◆ **SUPPLIED MATERIAL**
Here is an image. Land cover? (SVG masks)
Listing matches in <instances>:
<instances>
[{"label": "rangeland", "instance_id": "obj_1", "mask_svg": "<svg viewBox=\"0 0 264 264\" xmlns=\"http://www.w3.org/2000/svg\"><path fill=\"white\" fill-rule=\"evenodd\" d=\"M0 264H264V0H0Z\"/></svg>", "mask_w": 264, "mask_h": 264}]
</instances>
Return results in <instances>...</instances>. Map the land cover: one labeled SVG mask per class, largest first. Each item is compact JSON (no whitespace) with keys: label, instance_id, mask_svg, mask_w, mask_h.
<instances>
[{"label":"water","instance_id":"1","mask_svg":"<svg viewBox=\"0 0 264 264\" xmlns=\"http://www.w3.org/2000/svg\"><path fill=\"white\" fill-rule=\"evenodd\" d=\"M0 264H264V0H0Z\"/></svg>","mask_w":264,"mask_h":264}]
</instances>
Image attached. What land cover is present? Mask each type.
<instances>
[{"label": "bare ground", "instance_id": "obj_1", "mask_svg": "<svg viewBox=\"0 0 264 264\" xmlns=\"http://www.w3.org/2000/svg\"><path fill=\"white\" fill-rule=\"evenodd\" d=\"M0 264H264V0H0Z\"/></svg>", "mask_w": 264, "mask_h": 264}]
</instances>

◆ **OBJECTIVE**
Return the listing above verbatim, reproducing every line without alteration.

◆ **SOLVED EXERCISE**
Here is an image. Land cover? (SVG masks)
Listing matches in <instances>:
<instances>
[{"label": "rangeland", "instance_id": "obj_1", "mask_svg": "<svg viewBox=\"0 0 264 264\" xmlns=\"http://www.w3.org/2000/svg\"><path fill=\"white\" fill-rule=\"evenodd\" d=\"M0 264H264V0H0Z\"/></svg>", "mask_w": 264, "mask_h": 264}]
</instances>
Return results in <instances>...</instances>. Map the land cover: one labeled SVG mask per class, largest first. Each item is compact JSON (no whitespace) with keys: label, instance_id, mask_svg, mask_w, mask_h.
<instances>
[{"label":"water","instance_id":"1","mask_svg":"<svg viewBox=\"0 0 264 264\" xmlns=\"http://www.w3.org/2000/svg\"><path fill=\"white\" fill-rule=\"evenodd\" d=\"M0 264H264V0H0Z\"/></svg>","mask_w":264,"mask_h":264}]
</instances>
Image attached. What land cover is present? Mask each type.
<instances>
[{"label": "bare ground", "instance_id": "obj_1", "mask_svg": "<svg viewBox=\"0 0 264 264\" xmlns=\"http://www.w3.org/2000/svg\"><path fill=\"white\" fill-rule=\"evenodd\" d=\"M0 264H264V0H0Z\"/></svg>", "mask_w": 264, "mask_h": 264}]
</instances>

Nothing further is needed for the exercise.